Warte uwagi jest też to, że Marc Jacobs Perfect w bazie naprawdę pachnie mlekiem migdałowym. Nie migdałem, mlekiem migdałowym. Ten charakterystyczny aromat jest możliwy do detekcji i nie jest to jakieś syntetyczne monstrum. Powiedziałbym, że to mleko o średniej mocy z dodatkiem kropli Daisy. To znaczy, że w kompozycji przemycono tę dziewczęcą, radośnie prostą nutę kwiatowo-owocową. I to też jest zaleta.
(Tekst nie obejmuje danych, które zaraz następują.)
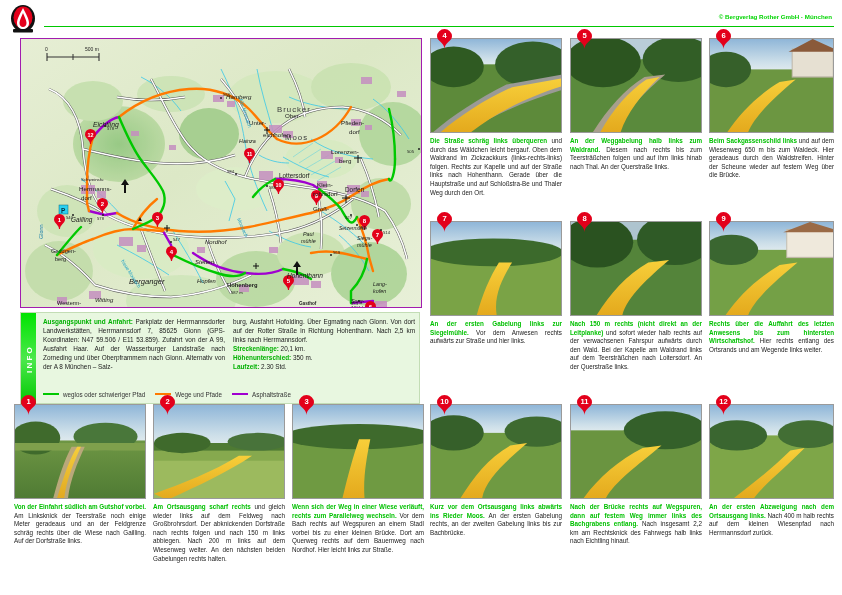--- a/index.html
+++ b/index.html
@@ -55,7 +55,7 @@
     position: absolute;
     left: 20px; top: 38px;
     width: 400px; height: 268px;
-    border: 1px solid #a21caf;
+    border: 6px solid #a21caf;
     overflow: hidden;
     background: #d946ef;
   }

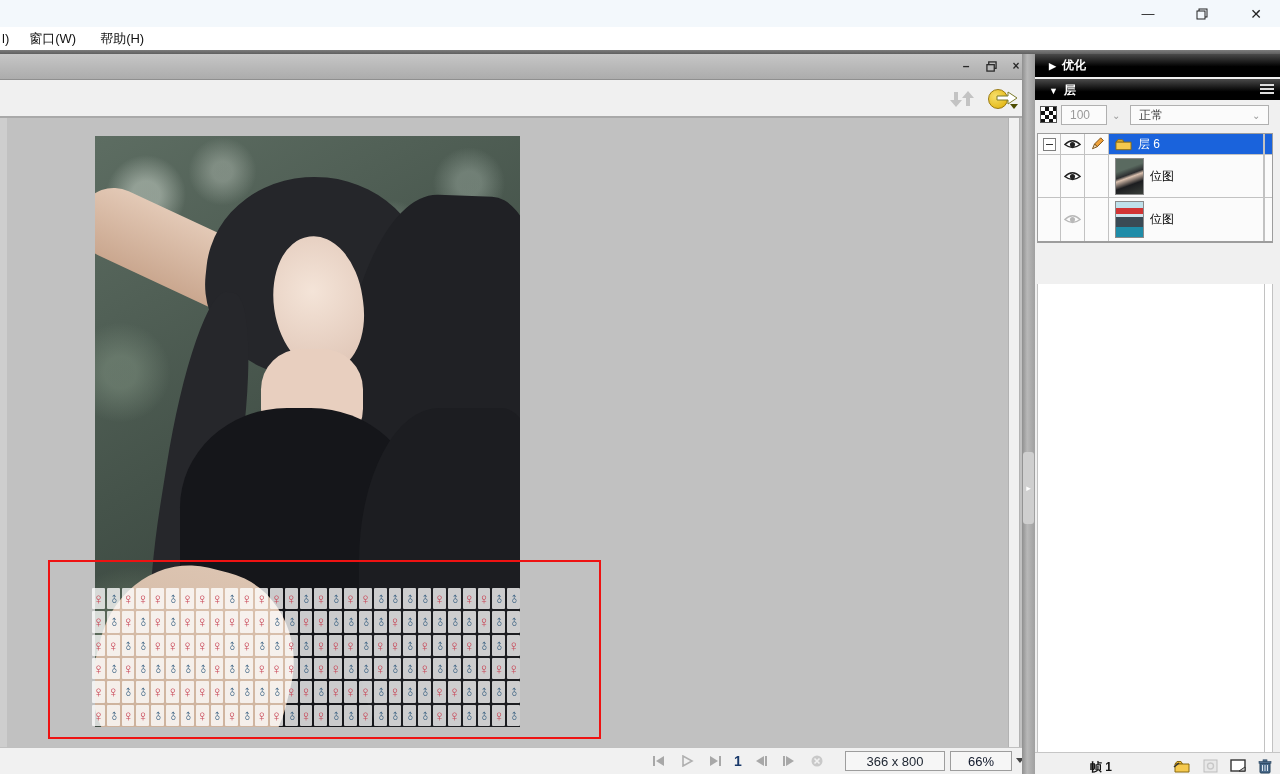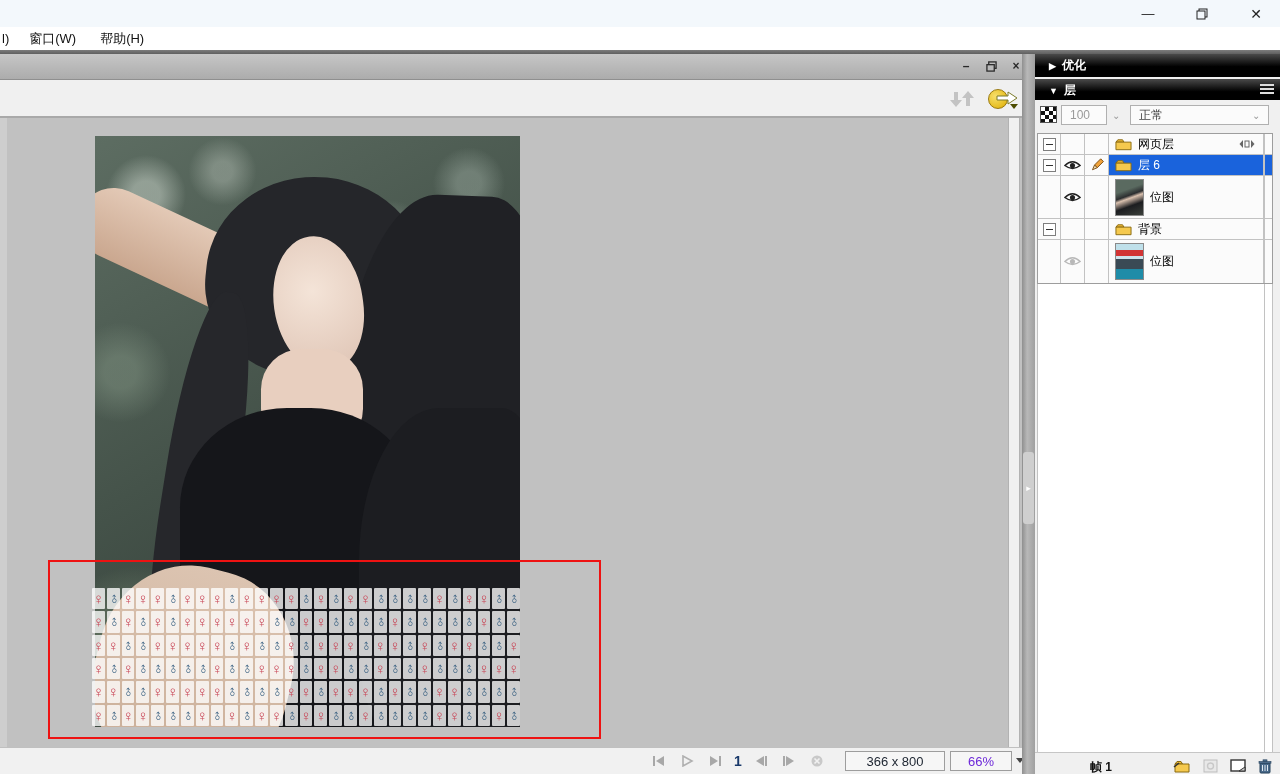--- a/index.html
+++ b/index.html
@@ -782,26 +782,6 @@
 
 <div class="abs layers-grid">
 
-  <div class="lrow">
-    <div class="cell cA">
-        <span class="expand-box"></span>
-      </div>
-    <div class="cell cB"></div>
-    <div class="cell cC"></div>
-    <div class="cell cContent">
-      <svg width="17" height="13" viewBox="0 0 18 13">
-          <path d="M1 4 l2 -2.5 h5 l1.5 2.5 z" fill="#f0bc3a" stroke="#8a6a10"></path>
-          <path d="M1 4 h16 v8 h-16 z" fill="#f5c94e" stroke="#8a6a10"></path>
-        </svg>
-      <span class="lname">网页层</span>
-      <span class="web-badge"><svg width="16" height="10" viewBox="0 0 16 10">
-            <polygon points="4,1 4,9 0.5,5" fill="#666"></polygon>
-            <rect x="6" y="2" width="4" height="6" fill="none" stroke="#666"></rect>
-            <polygon points="12,1 12,9 15.5,5" fill="#666"></polygon>
-          </svg></span>
-    </div>
-    <div class="cell cD"></div>
-  </div>
 
   <div class="lrow selected">
     <div class="cell cA">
Opinia końcowa o Marc Jacobs Perfect
Nie do końca rozumiem datę premiery, choć najprawdopodobniej to covid przesunął ją z wiosny na jesień, lecz mimo to są to godne polecenia perfumy. Oczywiście, po warunkiem, że tolerujemy zapachy lekkie, typowo kobiece, które nie łamią schematów, ale są ciekawymi (i wykonanymi z dbałością o szczegóły) interpretacji popularnych akordów.